» **WHAT YOU SHOULD DO**:
Starting at the first line and ending at the last, output the data exactly.

[Dataset items]
== == ==

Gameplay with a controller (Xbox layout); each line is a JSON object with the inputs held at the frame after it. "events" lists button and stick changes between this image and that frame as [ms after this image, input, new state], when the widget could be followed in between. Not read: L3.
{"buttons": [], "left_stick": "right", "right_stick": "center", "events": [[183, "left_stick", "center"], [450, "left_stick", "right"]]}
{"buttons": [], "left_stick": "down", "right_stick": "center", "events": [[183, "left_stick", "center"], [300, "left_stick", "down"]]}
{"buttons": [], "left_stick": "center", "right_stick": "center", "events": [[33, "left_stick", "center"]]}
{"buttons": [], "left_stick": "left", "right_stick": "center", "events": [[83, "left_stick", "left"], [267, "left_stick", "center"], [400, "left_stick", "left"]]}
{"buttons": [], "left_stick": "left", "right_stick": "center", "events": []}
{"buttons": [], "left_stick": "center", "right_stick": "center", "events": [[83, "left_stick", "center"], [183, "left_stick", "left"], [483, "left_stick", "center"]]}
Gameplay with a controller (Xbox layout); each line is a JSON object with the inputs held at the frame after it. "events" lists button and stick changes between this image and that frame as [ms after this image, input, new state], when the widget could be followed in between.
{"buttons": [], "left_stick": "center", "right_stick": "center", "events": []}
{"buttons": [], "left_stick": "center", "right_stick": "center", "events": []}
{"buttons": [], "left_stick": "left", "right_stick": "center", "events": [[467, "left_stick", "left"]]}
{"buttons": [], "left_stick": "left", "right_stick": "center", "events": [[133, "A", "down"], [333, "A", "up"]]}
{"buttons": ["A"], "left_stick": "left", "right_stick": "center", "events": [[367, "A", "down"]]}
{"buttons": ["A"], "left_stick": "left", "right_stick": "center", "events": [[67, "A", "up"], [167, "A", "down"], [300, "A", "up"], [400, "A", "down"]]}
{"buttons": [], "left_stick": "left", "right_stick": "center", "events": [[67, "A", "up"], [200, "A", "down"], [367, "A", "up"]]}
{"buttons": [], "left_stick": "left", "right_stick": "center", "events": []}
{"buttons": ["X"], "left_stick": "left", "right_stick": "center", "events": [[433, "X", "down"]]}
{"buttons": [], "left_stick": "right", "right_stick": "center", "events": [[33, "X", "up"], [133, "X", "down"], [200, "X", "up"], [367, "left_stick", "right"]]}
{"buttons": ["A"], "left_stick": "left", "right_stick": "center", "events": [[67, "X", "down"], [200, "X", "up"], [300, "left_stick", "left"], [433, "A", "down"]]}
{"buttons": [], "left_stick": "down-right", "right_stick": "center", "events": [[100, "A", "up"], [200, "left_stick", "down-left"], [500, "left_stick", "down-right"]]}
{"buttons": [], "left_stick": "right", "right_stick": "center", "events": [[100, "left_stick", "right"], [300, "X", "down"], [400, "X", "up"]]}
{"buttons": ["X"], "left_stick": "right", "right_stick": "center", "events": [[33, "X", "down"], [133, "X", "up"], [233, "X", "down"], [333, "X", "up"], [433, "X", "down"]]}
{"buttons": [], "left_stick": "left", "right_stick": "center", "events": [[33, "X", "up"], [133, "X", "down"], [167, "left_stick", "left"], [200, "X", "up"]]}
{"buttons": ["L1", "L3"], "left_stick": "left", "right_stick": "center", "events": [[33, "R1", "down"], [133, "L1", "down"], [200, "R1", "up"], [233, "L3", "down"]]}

== == ==

» **RESPONSE BOX**:
Gameplay with a controller (Xbox layout); each line is a JSON object with the inputs held at the frame after it. "events" lists button and stick changes between this image and that frame as [ms after this image, input, new state], when the widget could be followed in between. Not read: L3.
{"buttons": [], "left_stick": "right", "right_stick": "center", "events": [[183, "left_stick", "center"], [450, "left_stick", "right"]]}
{"buttons": [], "left_stick": "down", "right_stick": "center", "events": [[183, "left_stick", "center"], [300, "left_stick", "down"]]}
{"buttons": [], "left_stick": "center", "right_stick": "center", "events": [[33, "left_stick", "center"]]}
{"buttons": [], "left_stick": "left", "right_stick": "center", "events": [[83, "left_stick", "left"], [267, "left_stick", "center"], [400, "left_stick", "left"]]}
{"buttons": [], "left_stick": "left", "right_stick": "center", "events": []}
{"buttons": [], "left_stick": "center", "right_stick": "center", "events": [[83, "left_stick", "center"], [183, "left_stick", "left"], [483, "left_stick", "center"]]}
Gameplay with a controller (Xbox layout); each line is a JSON object with the inputs held at the frame after it. "events" lists button and stick changes between this image and that frame as [ms after this image, input, new state], when the widget could be followed in between.
{"buttons": [], "left_stick": "center", "right_stick": "center", "events": []}
{"buttons": [], "left_stick": "center", "right_stick": "center", "events": []}
{"buttons": [], "left_stick": "left", "right_stick": "center", "events": [[467, "left_stick", "left"]]}
{"buttons": [], "left_stick": "left", "right_stick": "center", "events": [[133, "A", "down"], [333, "A", "up"]]}
{"buttons": ["A"], "left_stick": "left", "right_stick": "center", "events": [[367, "A", "down"]]}
{"buttons": ["A"], "left_stick": "left", "right_stick": "center", "events": [[67, "A", "up"], [167, "A", "down"], [300, "A", "up"], [400, "A", "down"]]}
{"buttons": [], "left_stick": "left", "right_stick": "center", "events": [[67, "A", "up"], [200, "A", "down"], [367, "A", "up"]]}
{"buttons": [], "left_stick": "left", "right_stick": "center", "events": []}
{"buttons": ["X"], "left_stick": "left", "right_stick": "center", "events": [[433, "X", "down"]]}
{"buttons": [], "left_stick": "right", "right_stick": "center", "events": [[33, "X", "up"], [133, "X", "down"], [200, "X", "up"], [367, "left_stick", "right"]]}
{"buttons": ["A"], "left_stick": "left", "right_stick": "center", "events": [[67, "X", "down"], [200, "X", "up"], [300, "left_stick", "left"], [433, "A", "down"]]}
{"buttons": [], "left_stick": "down-right", "right_stick": "center", "events": [[100, "A", "up"], [200, "left_stick", "down-left"], [500, "left_stick", "down-right"]]}
{"buttons": [], "left_stick": "right", "right_stick": "center", "events": [[100, "left_stick", "right"], [300, "X", "down"], [400, "X", "up"]]}
{"buttons": ["X"], "left_stick": "right", "right_stick": "center", "events": [[33, "X", "down"], [133, "X", "up"], [233, "X", "down"], [333, "X", "up"], [433, "X", "down"]]}
{"buttons": [], "left_stick": "left", "right_stick": "center", "events": [[33, "X", "up"], [133, "X", "down"], [167, "left_stick", "left"], [200, "X", "up"]]}
{"buttons": ["L1", "L3"], "left_stick": "left", "right_stick": "center", "events": [[33, "R1", "down"], [133, "L1", "down"], [200, "R1", "up"], [233, "L3", "down"]]}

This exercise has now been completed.